Every line of the data must be retyped exactly as it stands.

BEGIN MATERIAL SUPPLIED

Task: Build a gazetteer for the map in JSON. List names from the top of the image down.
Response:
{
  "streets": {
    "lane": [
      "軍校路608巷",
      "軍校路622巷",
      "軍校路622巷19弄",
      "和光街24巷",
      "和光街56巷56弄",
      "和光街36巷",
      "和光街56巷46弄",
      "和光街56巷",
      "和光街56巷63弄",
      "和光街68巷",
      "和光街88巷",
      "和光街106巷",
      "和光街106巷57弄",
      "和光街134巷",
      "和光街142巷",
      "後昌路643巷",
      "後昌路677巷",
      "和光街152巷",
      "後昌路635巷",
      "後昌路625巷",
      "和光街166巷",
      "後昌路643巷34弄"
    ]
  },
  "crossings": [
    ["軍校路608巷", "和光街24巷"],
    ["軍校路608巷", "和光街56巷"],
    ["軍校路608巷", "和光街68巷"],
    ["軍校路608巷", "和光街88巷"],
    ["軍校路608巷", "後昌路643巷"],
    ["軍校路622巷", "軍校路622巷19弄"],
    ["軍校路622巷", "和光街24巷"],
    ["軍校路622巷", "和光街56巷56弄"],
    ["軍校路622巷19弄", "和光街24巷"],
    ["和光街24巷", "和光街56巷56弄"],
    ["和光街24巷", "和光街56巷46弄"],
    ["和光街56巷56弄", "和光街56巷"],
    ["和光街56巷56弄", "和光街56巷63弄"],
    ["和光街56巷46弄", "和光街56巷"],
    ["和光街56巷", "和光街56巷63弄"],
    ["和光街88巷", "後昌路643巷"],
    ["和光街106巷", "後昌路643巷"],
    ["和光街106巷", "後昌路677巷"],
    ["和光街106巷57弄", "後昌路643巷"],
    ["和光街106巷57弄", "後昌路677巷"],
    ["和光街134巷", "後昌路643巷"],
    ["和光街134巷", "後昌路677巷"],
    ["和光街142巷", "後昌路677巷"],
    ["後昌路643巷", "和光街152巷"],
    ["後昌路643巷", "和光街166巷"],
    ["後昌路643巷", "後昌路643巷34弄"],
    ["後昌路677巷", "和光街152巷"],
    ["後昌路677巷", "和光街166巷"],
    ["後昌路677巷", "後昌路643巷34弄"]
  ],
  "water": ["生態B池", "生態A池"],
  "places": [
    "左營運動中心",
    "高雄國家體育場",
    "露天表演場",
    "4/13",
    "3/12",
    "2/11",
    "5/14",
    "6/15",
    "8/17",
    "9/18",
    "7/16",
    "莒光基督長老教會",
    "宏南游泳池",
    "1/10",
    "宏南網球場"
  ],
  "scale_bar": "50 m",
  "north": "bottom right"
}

END MATERIAL SUPPLIED

**RESPONSE TO THE EXERCISE**
Task: Build a gazetteer for the map in JSON. List names from the top of the image down.
Response:
{
  "streets": {
    "lane": [
      "軍校路608巷",
      "軍校路622巷",
      "軍校路622巷19弄",
      "和光街24巷",
      "和光街56巷56弄",
      "和光街36巷",
      "和光街56巷46弄",
      "和光街56巷",
      "和光街56巷63弄",
      "和光街68巷",
      "和光街88巷",
      "和光街106巷",
      "和光街106巷57弄",
      "和光街134巷",
      "和光街142巷",
      "後昌路643巷",
      "後昌路677巷",
      "和光街152巷",
      "後昌路635巷",
      "後昌路625巷",
      "和光街166巷",
      "後昌路643巷34弄"
    ]
  },
  "crossings": [
    ["軍校路608巷", "和光街24巷"],
    ["軍校路608巷", "和光街56巷"],
    ["軍校路608巷", "和光街68巷"],
    ["軍校路608巷", "和光街88巷"],
    ["軍校路608巷", "後昌路643巷"],
    ["軍校路622巷", "軍校路622巷19弄"],
    ["軍校路622巷", "和光街24巷"],
    ["軍校路622巷", "和光街56巷56弄"],
    ["軍校路622巷19弄", "和光街24巷"],
    ["和光街24巷", "和光街56巷56弄"],
    ["和光街24巷", "和光街56巷46弄"],
    ["和光街56巷56弄", "和光街56巷"],
    ["和光街56巷56弄", "和光街56巷63弄"],
    ["和光街56巷46弄", "和光街56巷"],
    ["和光街56巷", "和光街56巷63弄"],
    ["和光街88巷", "後昌路643巷"],
    ["和光街106巷", "後昌路643巷"],
    ["和光街106巷", "後昌路677巷"],
    ["和光街106巷57弄", "後昌路643巷"],
    ["和光街106巷57弄", "後昌路677巷"],
    ["和光街134巷", "後昌路643巷"],
    ["和光街134巷", "後昌路677巷"],
    ["和光街142巷", "後昌路677巷"],
    ["後昌路643巷", "和光街152巷"],
    ["後昌路643巷", "和光街166巷"],
    ["後昌路643巷", "後昌路643巷34弄"],
    ["後昌路677巷", "和光街152巷"],
    ["後昌路677巷", "和光街166巷"],
    ["後昌路677巷", "後昌路643巷34弄"]
  ],
  "water": ["生態B池", "生態A池"],
  "places": [
    "左營運動中心",
    "高雄國家體育場",
    "露天表演場",
    "4/13",
    "3/12",
    "2/11",
    "5/14",
    "6/15",
    "8/17",
    "9/18",
    "7/16",
    "莒光基督長老教會",
    "宏南游泳池",
    "1/10",
    "宏南網球場"
  ],
  "scale_bar": "50 m",
  "north": "bottom right"
}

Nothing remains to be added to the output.